De façon plus générale, le GREN devrait continuer de suivre les évolutions, y compris les innovations technologiques, susceptibles de se répercuter sur l’efficacité des systèmes fiscaux, depuis les aspects théoriques jusqu’aux questions d’administration, au vu du changement rapide induit par la numérisation de l’économie. Un bilan des progrès réalisés dans chacun de ces domaines viendra alimenter le rapport de 2020 du Cadre inclusif sur la fiscalité et la numérisation.
Références
[2] OCDE/FIIAPP (2015), Édifier une culture fiscale, du civisme et de citoyenneté : Un document de référence global de l'éducation des contribuables, Éditions OCDE, Paris, http://dx.doi.org/10.1787/9789264230163-fr.
[1] OECD (2017), Technology Tools to Tackle Tax Evasion and Tax Fraud, OECD Publishing, http://www.oecd.org/tax/crime/technology-tools-to-tackle-tax-evasion-and-tax-fraud.htm (consulté le 12 mars 2018).
Notes
← 1. Le terme « économie à la demande » désigne un marché du travail caractérisé par la prévalence de contrats de courte durée et souvent atypiques ou du travail indépendant, par opposition aux emplois permanents et aux contrats de travail standard. Le terme « économie du partage » désigne un marché dans lequel les actifs ou les services sont partagé entre particuliers, soit gratuitement, soit contre rémunération. L’économie à la demande et l’économie du partage sont stimulées par la numérisation et en particulier par l’utilisation de l’Internet, qui permet l’expansion rapide de ces activités à une échelle mondiale.
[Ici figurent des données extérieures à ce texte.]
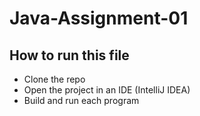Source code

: # Java-Assignment-01

## How to run this file
- Clone the repo
- Open the project in an IDE (IntelliJ IDEA)
- Build and run each program
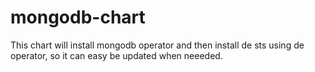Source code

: # mongodb-chart

This chart will install mongodb operator and then install de sts using de operator, so it can easy be updated when neeeded.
← 2. Pour plus d’informations sur les travaux antérieurs de l’OCDE sur ce sujet, voir le rapport de 2015(OCDE/FIIAPP, 2015[2]).
← 3. (OECD, 2017[1]).
← 4. Une cryptomonnaie est un actif numérique utilisé comme moyen d’échange et qui recourt à la cryptographie pour sécuriser ses transactions, contrôler la création d’unités supplémentaires et vérifier le transfert d’actifs. Il s’agit d’une forme de monnaie virtuelle, c’est-à-dire une unité numérique d’échange qui n’a pas de cours légal fixé par l’État.